Extracted records:
>>
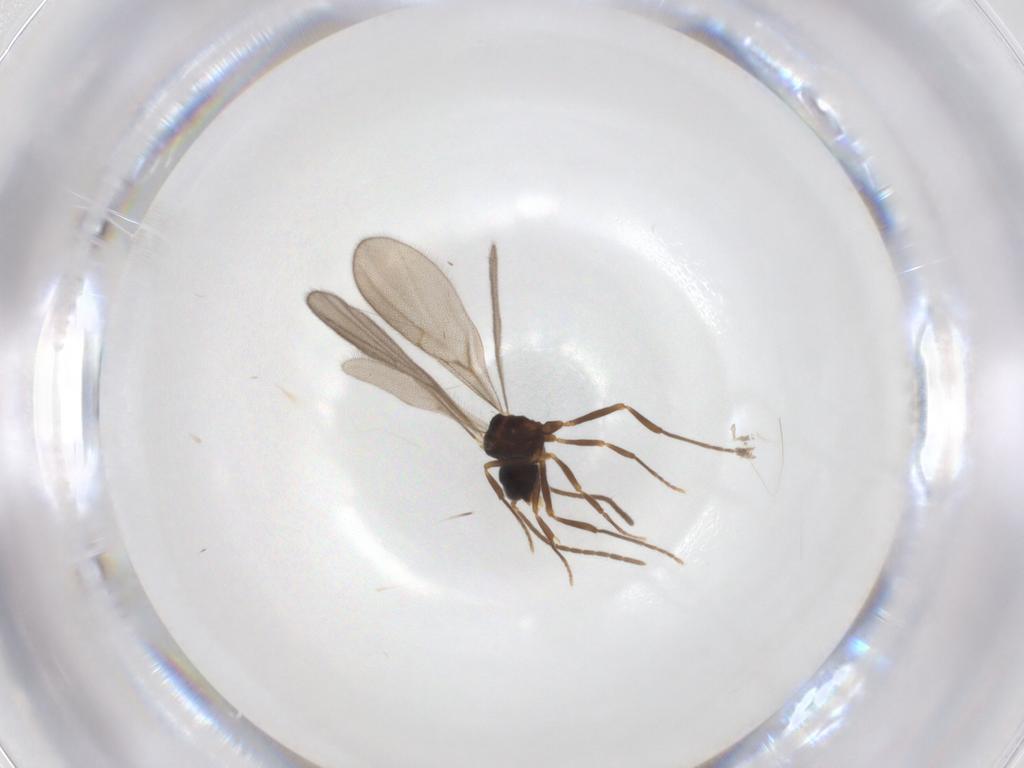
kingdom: Animalia
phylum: Arthropoda
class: Insecta
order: Hymenoptera
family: Formicidae
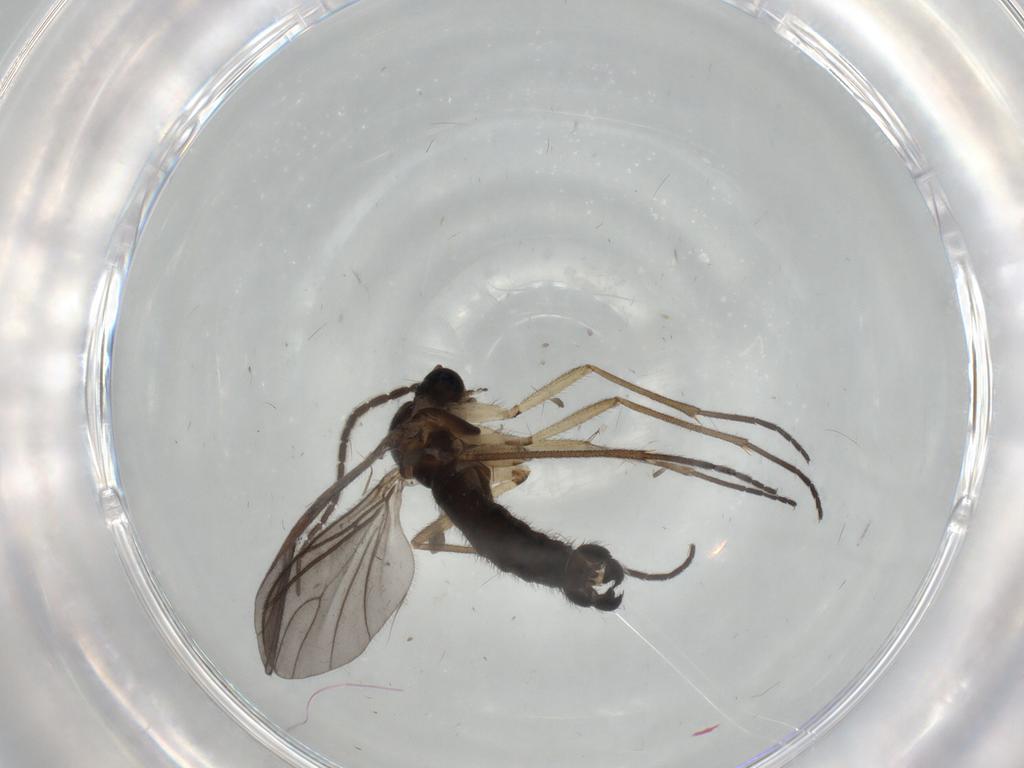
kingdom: Animalia
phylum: Arthropoda
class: Insecta
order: Diptera
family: Sciaridae
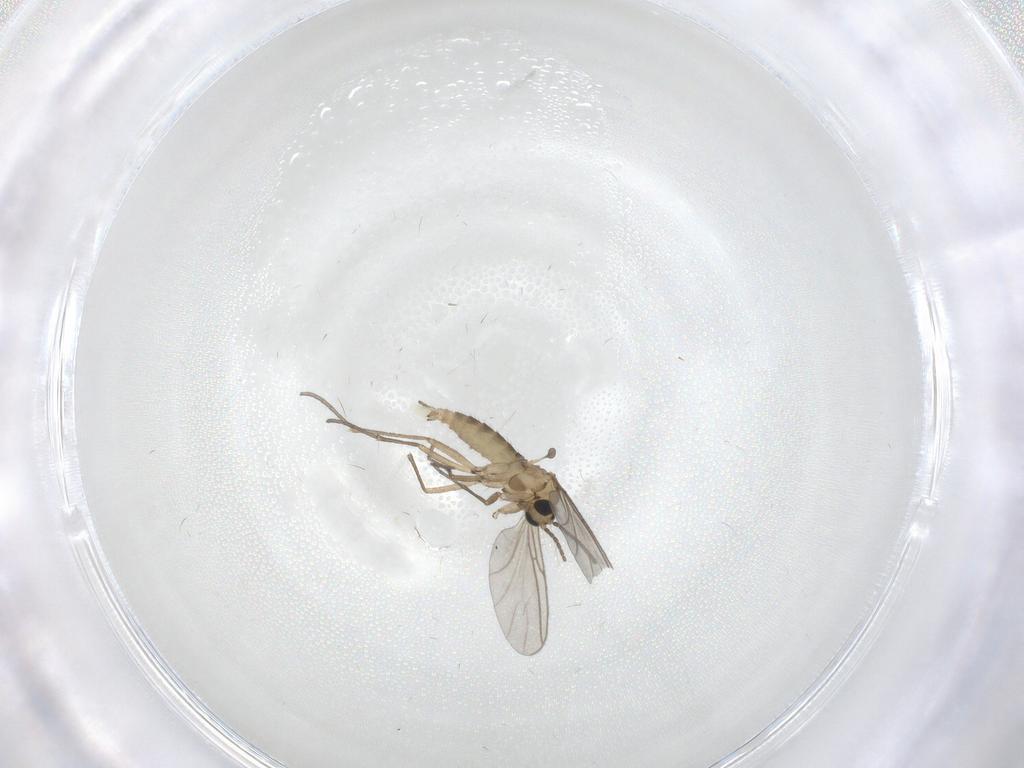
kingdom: Animalia
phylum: Arthropoda
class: Insecta
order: Diptera
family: Sciaridae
<<
Can you repeat the kingdom-to-family lines of every entry above word for word, leaving out the pictures?

Response:
kingdom: Animalia
phylum: Arthropoda
class: Insecta
order: Hymenoptera
family: Formicidae
kingdom: Animalia
phylum: Arthropoda
class: Insecta
order: Diptera
family: Sciaridae
kingdom: Animalia
phylum: Arthropoda
class: Insecta
order: Diptera
family: Sciaridae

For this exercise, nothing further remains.